--- Page text ---
——————
Hypothetical Telecommunications

Outline the key decisions made from the beginning to the end of this case. Who made each of those decisions, and why?

The first decision made at the Telecommunication Company was that a training program was needed. Following a period characterized by low sales, the management reviewed some strategies that could be used to improve sales. The management finally decided a training program for its large, dispersed workforce was needed. The second decision was to choose a preferred technology to implement at the company. The company’s training department settled on a generic technology to implement the training program. Despite receiving immense pressure from the management, the ultimate decision on which training technology to use was under the department’s purview. New design engineers responsible for new product development make the third and final decision.

Describe the ideal process for handling the concern about declining sales, ignoring, for now, the pressure from management.

Without paying attention to management’s pressure, a person analysis exercise should be conducted to determine the training needs. A person analysis’s first query is whether employees’ underperformance is due to lacking necessary skills and expertise (Stewart and Brown 343-344). To that end, other reasons may contribute to employee underperformance, like the lack of equipment, support, and capacity. Secondly, if training is needed, a person analysis helps determine the people who need training. The training department would examine employee records or surveys to determine potential candidates.
——————
--- Data listing ---
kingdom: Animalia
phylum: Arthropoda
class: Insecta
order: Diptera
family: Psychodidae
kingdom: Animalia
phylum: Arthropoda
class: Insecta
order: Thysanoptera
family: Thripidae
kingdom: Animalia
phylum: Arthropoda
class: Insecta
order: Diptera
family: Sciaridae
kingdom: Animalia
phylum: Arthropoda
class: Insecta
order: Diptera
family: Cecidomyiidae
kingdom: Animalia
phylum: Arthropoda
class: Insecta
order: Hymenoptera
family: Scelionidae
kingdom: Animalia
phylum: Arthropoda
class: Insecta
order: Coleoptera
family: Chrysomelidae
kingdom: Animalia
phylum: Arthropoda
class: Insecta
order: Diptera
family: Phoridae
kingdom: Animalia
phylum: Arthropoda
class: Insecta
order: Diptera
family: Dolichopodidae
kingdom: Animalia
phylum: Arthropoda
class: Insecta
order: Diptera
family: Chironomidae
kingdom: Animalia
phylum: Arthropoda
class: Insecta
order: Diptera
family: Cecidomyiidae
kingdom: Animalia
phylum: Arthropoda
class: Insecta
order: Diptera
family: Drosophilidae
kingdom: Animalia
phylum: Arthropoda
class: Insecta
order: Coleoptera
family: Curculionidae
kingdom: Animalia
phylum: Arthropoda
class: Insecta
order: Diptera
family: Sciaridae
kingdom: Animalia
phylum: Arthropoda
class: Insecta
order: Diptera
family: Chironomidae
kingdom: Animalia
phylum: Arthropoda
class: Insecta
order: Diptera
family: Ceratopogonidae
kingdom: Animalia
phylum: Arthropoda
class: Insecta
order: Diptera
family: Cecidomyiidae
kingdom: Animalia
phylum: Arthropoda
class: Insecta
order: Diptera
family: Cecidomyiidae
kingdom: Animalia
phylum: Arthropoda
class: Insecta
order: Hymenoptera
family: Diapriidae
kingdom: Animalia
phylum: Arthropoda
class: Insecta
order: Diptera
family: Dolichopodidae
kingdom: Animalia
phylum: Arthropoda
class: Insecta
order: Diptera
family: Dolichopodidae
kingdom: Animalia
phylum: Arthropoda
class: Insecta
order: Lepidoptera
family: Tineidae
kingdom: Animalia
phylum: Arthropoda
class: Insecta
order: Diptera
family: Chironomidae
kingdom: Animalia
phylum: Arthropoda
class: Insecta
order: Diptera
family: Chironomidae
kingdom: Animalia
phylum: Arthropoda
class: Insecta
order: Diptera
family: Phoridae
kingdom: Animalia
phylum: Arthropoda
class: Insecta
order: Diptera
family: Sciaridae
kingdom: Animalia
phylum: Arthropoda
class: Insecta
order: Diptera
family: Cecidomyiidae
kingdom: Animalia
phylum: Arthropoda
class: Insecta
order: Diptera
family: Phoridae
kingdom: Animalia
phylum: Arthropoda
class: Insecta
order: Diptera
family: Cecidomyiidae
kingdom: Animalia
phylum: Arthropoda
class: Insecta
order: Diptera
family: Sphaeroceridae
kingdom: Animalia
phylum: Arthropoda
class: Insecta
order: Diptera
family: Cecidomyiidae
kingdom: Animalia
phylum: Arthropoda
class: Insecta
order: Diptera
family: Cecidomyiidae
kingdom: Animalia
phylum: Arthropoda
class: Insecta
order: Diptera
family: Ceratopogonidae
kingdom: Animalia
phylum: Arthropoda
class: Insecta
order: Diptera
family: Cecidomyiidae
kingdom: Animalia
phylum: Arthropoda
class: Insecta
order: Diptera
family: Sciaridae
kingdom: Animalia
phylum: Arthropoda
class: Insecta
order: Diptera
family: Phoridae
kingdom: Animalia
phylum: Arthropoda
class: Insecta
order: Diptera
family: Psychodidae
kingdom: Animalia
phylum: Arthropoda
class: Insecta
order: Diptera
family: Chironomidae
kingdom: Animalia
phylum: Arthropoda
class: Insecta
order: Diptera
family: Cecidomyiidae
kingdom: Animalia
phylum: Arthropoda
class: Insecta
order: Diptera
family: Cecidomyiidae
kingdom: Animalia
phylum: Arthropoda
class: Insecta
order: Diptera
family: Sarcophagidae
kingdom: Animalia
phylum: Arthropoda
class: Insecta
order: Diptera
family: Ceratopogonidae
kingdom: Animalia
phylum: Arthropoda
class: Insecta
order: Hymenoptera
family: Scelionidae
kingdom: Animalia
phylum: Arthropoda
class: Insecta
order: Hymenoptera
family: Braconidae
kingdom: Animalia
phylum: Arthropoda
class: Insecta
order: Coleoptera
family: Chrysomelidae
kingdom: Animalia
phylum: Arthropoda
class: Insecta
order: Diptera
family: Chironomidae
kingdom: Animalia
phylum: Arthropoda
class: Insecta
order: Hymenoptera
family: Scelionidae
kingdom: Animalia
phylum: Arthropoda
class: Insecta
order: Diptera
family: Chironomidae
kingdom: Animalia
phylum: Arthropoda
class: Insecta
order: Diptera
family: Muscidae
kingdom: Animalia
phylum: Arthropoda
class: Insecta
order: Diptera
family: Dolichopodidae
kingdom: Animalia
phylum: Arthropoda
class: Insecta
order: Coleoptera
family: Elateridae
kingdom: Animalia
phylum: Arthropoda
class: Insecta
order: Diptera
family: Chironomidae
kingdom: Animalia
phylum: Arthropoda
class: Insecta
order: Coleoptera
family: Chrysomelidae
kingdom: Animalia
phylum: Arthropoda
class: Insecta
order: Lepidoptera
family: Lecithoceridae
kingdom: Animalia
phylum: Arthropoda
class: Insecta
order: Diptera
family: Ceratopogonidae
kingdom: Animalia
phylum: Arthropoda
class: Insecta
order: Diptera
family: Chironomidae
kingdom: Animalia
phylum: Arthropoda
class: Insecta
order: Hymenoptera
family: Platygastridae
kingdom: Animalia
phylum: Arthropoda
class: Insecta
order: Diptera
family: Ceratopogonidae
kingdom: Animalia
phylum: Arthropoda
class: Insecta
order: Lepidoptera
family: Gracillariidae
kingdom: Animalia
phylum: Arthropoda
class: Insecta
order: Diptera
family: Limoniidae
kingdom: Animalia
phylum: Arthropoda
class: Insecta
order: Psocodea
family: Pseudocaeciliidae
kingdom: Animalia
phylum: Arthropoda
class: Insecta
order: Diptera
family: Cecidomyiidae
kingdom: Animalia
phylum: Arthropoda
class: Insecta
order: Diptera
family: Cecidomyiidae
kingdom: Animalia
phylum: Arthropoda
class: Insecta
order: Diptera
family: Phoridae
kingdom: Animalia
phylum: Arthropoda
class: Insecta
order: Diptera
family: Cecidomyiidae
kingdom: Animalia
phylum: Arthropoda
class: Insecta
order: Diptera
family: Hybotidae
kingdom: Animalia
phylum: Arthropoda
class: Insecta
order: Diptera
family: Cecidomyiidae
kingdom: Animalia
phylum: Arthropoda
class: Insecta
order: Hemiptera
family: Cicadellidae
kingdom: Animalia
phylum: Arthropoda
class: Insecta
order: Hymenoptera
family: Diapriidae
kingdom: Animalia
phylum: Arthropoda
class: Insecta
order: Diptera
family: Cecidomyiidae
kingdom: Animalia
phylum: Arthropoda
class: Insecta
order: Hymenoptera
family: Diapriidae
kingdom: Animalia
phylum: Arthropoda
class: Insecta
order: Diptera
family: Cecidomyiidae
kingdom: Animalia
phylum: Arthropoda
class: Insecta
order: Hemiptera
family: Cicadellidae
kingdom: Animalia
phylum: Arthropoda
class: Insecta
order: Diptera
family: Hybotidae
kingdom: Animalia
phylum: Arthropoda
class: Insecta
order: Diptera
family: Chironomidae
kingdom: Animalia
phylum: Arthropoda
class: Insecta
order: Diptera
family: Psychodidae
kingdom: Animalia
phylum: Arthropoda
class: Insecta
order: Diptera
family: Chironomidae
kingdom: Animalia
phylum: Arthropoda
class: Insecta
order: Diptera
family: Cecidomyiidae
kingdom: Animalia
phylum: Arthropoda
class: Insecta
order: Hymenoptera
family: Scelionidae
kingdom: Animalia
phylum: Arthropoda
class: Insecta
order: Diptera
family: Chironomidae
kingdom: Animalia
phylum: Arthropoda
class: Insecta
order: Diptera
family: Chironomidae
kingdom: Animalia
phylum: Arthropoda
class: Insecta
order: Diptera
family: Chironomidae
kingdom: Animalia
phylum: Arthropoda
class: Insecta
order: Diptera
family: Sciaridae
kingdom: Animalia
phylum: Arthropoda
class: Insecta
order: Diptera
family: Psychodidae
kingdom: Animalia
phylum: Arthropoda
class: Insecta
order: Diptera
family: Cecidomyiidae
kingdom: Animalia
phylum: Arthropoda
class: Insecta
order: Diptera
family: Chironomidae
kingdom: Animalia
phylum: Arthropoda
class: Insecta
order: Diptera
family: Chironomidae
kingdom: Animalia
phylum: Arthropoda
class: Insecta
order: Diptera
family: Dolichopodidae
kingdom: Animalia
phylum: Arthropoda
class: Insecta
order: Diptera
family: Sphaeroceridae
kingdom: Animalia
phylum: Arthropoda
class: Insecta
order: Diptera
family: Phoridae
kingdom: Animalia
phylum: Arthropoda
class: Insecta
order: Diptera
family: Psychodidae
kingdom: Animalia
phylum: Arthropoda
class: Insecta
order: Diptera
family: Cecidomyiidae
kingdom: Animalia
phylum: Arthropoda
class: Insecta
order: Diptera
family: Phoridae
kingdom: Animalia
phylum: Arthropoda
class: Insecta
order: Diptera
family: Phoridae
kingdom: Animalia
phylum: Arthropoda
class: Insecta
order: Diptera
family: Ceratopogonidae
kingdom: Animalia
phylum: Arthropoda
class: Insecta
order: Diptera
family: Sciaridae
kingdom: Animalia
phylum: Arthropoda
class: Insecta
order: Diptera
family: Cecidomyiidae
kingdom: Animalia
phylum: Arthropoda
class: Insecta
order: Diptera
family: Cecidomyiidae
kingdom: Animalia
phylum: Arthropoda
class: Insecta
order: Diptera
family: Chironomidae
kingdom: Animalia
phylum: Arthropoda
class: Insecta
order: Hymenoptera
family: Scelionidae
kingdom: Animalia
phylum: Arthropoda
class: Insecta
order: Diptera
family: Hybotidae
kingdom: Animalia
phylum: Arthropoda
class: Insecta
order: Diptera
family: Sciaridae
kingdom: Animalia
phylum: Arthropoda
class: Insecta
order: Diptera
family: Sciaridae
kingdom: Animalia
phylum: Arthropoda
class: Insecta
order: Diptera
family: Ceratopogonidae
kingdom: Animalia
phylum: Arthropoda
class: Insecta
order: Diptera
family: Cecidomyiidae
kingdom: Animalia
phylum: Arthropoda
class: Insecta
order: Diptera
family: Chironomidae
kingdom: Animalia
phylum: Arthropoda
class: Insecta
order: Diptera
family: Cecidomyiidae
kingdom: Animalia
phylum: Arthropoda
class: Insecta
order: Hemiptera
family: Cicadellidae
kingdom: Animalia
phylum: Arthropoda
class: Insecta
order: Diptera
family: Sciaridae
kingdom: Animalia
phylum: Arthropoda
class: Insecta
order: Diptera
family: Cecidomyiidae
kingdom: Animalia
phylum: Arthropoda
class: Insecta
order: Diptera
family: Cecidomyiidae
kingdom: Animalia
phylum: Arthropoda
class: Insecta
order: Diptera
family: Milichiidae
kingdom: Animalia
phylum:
——————
--- Work to do ---
Reproduce the telecommunications case text word for word, beginning at the words "Outline the key" and stopping after the words "and final decision.".

--- Exercise solution ---
Outline the key decisions made from the beginning to the end of this case. Who made each of those decisions, and why?

The first decision made at the Telecommunication Company was that a training program was needed. Following a period characterized by low sales, the management reviewed some strategies that could be used to improve sales. The management finally decided a training program for its large, dispersed workforce was needed. The second decision was to choose a preferred technology to implement at the company. The company’s training department settled on a generic technology to implement the training program. Despite receiving immense pressure from the management, the ultimate decision on which training technology to use was under the department’s purview. New design engineers responsible for new product development make the third and final decision.